[Saved data entries]
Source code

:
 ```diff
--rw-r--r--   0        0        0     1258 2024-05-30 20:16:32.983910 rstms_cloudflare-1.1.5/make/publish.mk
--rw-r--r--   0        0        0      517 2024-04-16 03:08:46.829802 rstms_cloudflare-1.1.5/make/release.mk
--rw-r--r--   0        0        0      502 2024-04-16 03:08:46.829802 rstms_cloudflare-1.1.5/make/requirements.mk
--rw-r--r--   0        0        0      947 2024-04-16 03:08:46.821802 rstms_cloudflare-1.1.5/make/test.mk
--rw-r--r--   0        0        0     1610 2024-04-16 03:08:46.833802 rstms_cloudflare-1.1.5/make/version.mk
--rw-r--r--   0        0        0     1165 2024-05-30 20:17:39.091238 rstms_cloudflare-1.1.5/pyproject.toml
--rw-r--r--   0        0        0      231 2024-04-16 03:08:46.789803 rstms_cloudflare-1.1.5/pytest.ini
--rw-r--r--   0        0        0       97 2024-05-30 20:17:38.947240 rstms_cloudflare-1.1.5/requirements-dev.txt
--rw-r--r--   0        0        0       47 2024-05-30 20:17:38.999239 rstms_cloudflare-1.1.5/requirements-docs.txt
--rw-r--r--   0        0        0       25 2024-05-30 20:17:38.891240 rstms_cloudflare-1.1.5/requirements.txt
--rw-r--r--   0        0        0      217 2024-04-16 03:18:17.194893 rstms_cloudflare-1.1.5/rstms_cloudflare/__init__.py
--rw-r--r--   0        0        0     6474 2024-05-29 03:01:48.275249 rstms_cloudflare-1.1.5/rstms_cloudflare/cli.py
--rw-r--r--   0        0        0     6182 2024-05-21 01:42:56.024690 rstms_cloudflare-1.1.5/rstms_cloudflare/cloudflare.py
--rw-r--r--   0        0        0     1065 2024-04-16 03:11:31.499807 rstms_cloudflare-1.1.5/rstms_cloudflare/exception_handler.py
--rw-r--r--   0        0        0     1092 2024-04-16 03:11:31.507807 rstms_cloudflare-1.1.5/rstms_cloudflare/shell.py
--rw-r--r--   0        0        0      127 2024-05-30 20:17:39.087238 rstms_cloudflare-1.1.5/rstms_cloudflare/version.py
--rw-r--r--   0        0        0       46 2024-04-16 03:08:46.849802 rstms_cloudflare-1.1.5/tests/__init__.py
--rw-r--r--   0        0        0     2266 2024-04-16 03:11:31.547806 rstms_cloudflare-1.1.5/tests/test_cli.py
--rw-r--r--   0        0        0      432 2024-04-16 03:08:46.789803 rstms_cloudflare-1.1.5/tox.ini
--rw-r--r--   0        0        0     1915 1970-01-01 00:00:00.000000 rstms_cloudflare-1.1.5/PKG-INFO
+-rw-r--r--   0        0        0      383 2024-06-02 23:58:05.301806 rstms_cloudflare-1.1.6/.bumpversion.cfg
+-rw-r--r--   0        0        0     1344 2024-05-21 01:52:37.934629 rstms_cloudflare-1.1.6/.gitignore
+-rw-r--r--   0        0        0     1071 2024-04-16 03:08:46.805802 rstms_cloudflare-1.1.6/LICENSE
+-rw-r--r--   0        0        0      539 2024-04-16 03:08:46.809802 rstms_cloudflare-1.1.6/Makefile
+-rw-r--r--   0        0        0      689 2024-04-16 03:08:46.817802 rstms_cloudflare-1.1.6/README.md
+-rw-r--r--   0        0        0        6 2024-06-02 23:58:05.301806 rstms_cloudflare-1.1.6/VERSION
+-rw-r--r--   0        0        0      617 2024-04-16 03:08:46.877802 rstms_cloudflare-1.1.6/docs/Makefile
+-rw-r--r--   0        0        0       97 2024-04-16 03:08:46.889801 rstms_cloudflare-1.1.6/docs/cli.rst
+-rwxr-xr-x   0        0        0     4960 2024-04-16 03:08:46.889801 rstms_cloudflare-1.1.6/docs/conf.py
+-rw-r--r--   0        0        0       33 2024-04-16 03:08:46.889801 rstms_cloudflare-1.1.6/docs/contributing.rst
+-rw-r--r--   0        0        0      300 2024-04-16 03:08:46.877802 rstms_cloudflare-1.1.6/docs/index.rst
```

◆ Your task ◆
Restate each record above word for word.

◆ Answer to this exercise ◆
Source code

:
 ```diff
--rw-r--r--   0        0        0     1258 2024-05-30 20:16:32.983910 rstms_cloudflare-1.1.5/make/publish.mk
--rw-r--r--   0        0        0      517 2024-04-16 03:08:46.829802 rstms_cloudflare-1.1.5/make/release.mk
--rw-r--r--   0        0        0      502 2024-04-16 03:08:46.829802 rstms_cloudflare-1.1.5/make/requirements.mk
--rw-r--r--   0        0        0      947 2024-04-16 03:08:46.821802 rstms_cloudflare-1.1.5/make/test.mk
--rw-r--r--   0        0        0     1610 2024-04-16 03:08:46.833802 rstms_cloudflare-1.1.5/make/version.mk
--rw-r--r--   0        0        0     1165 2024-05-30 20:17:39.091238 rstms_cloudflare-1.1.5/pyproject.toml
--rw-r--r--   0        0        0      231 2024-04-16 03:08:46.789803 rstms_cloudflare-1.1.5/pytest.ini
--rw-r--r--   0        0        0       97 2024-05-30 20:17:38.947240 rstms_cloudflare-1.1.5/requirements-dev.txt
--rw-r--r--   0        0        0       47 2024-05-30 20:17:38.999239 rstms_cloudflare-1.1.5/requirements-docs.txt
--rw-r--r--   0        0        0       25 2024-05-30 20:17:38.891240 rstms_cloudflare-1.1.5/requirements.txt
--rw-r--r--   0        0        0      217 2024-04-16 03:18:17.194893 rstms_cloudflare-1.1.5/rstms_cloudflare/__init__.py
--rw-r--r--   0        0        0     6474 2024-05-29 03:01:48.275249 rstms_cloudflare-1.1.5/rstms_cloudflare/cli.py
--rw-r--r--   0        0        0     6182 2024-05-21 01:42:56.024690 rstms_cloudflare-1.1.5/rstms_cloudflare/cloudflare.py
--rw-r--r--   0        0        0     1065 2024-04-16 03:11:31.499807 rstms_cloudflare-1.1.5/rstms_cloudflare/exception_handler.py
--rw-r--r--   0        0        0     1092 2024-04-16 03:11:31.507807 rstms_cloudflare-1.1.5/rstms_cloudflare/shell.py
--rw-r--r--   0        0        0      127 2024-05-30 20:17:39.087238 rstms_cloudflare-1.1.5/rstms_cloudflare/version.py
--rw-r--r--   0        0        0       46 2024-04-16 03:08:46.849802 rstms_cloudflare-1.1.5/tests/__init__.py
--rw-r--r--   0        0        0     2266 2024-04-16 03:11:31.547806 rstms_cloudflare-1.1.5/tests/test_cli.py
--rw-r--r--   0        0        0      432 2024-04-16 03:08:46.789803 rstms_cloudflare-1.1.5/tox.ini
--rw-r--r--   0        0        0     1915 1970-01-01 00:00:00.000000 rstms_cloudflare-1.1.5/PKG-INFO
+-rw-r--r--   0        0        0      383 2024-06-02 23:58:05.301806 rstms_cloudflare-1.1.6/.bumpversion.cfg
+-rw-r--r--   0        0        0     1344 2024-05-21 01:52:37.934629 rstms_cloudflare-1.1.6/.gitignore
+-rw-r--r--   0        0        0     1071 2024-04-16 03:08:46.805802 rstms_cloudflare-1.1.6/LICENSE
+-rw-r--r--   0        0        0      539 2024-04-16 03:08:46.809802 rstms_cloudflare-1.1.6/Makefile
+-rw-r--r--   0        0        0      689 2024-04-16 03:08:46.817802 rstms_cloudflare-1.1.6/README.md
+-rw-r--r--   0        0        0        6 2024-06-02 23:58:05.301806 rstms_cloudflare-1.1.6/VERSION
+-rw-r--r--   0        0        0      617 2024-04-16 03:08:46.877802 rstms_cloudflare-1.1.6/docs/Makefile
+-rw-r--r--   0        0        0       97 2024-04-16 03:08:46.889801 rstms_cloudflare-1.1.6/docs/cli.rst
+-rwxr-xr-x   0        0        0     4960 2024-04-16 03:08:46.889801 rstms_cloudflare-1.1.6/docs/conf.py
+-rw-r--r--   0        0        0       33 2024-04-16 03:08:46.889801 rstms_cloudflare-1.1.6/docs/contributing.rst
+-rw-r--r--   0        0        0      300 2024-04-16 03:08:46.877802 rstms_cloudflare-1.1.6/docs/index.rst
```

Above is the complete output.